PAGE EXTRACT:
↓↓↓

After the final stage has been added, write_run_envelope (pipeline.rs, defined in artifacts.rs) writes the run-level manifest.json with the mapv10-artifacts-v1 schema version (lib.rs), the consolidated stage index, and the generation metadata.

The pipeline itself is single-threaded. The only intra-pipeline parallelism is internal to stage 3 (erosion), which uses rayon double-buffered row-parallel updates inside the inner iteration loop. Stages are not run in parallel with each other.

Stage Reference

The pipeline emits 16 stages numbered 0..15. The full stage table lives in architecture.md § Generator Pipeline; this section describes what each stage actually computes.

Stage 0 — config

Validates the resolved GeneratorConfig and serializes it as the canonical config.json truth product (stages/config.rs).

  • Technique: parameter validation. No algorithm.
  • Key parameters: scale preset, seed, world bounds, raster dims, elevation/slope ranges.
  • Algorithm: validate_config checks the preset is in the known set, that bounds and raster dims are positive, and that derived province / Location count bands are well-formed.
  • Products: config.json.
  • Depends on: nothing.

↑↑↑

WORK ITEM A: In the generator pipeline text, rewrite the passage from "The pipeline emits" up to and including "bands are well-formed.", changing "raster dims" to "raster dimensions".
WORK ITEM B: List every Rust source file (a name ending in .rs) that the generator pipeline text mentions.

RAW DATA:
↓↓↓

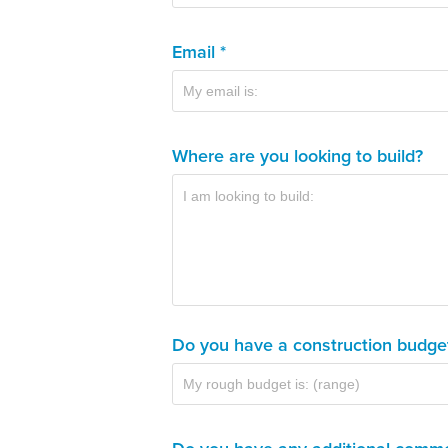
Email *
Where are you looking to build?
Do you have a construction budge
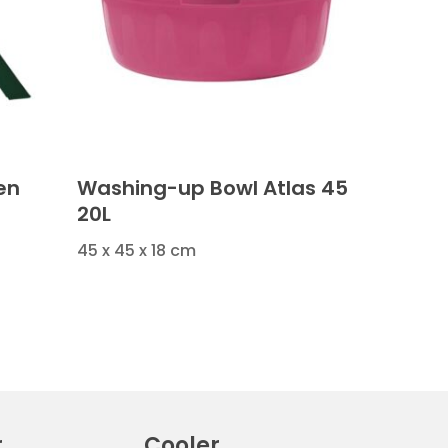
en
Washing-up Bowl Atlas 45
20L
45 x 45 x 18 cm
r
Cooler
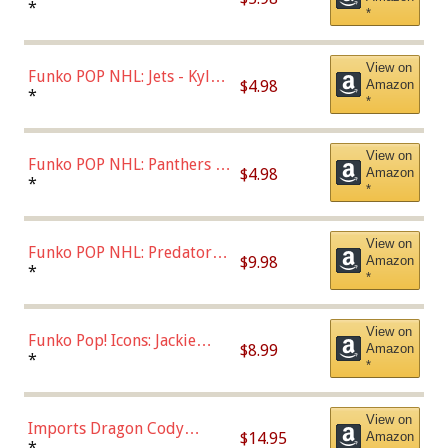
Bulls - Dennis Rodman
*
*
(Styles May Vary)
View on
Funko POP NHL: Jets - Kyle
$4.98
Amazon
Connor (Home
*
*
Uniform),Multicolor
View on
Funko POP NHL: Panthers -
$4.98
Amazon
Jonathan Huberdeau (Home
*
*
Uniform), Multicolor,
(57821)
View on
Funko POP NHL: Predators -
$9.98
Amazon
Roman Josi (Home
*
*
Uniform),Multicolor
View on
Funko Pop! Icons: Jackie
$8.99
Amazon
Robinson (Styles May Vary
*
*
with Chance of Bronze
Chase)
View on
Imports Dragon Cody
$14.95
Amazon
Bellinger Los Angeles
*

↑↑↑

ANSWER AREA A:
The pipeline emits 16 stages numbered 0..15. The full stage table lives in architecture.md § Generator Pipeline; this section describes what each stage actually computes.

Stage 0 — config

Validates the resolved GeneratorConfig and serializes it as the canonical config.json truth product (stages/config.rs).

  • Technique: parameter validation. No algorithm.
  • Key parameters: scale preset, seed, world bounds, raster dimensions, elevation/slope ranges.
  • Algorithm: validate_config checks the preset is in the known set, that bounds and raster dimensions are positive, and that derived province / Location count bands are well-formed.

ANSWER AREA B: pipeline.rs, artifacts.rs, lib.rs, stages/config.rs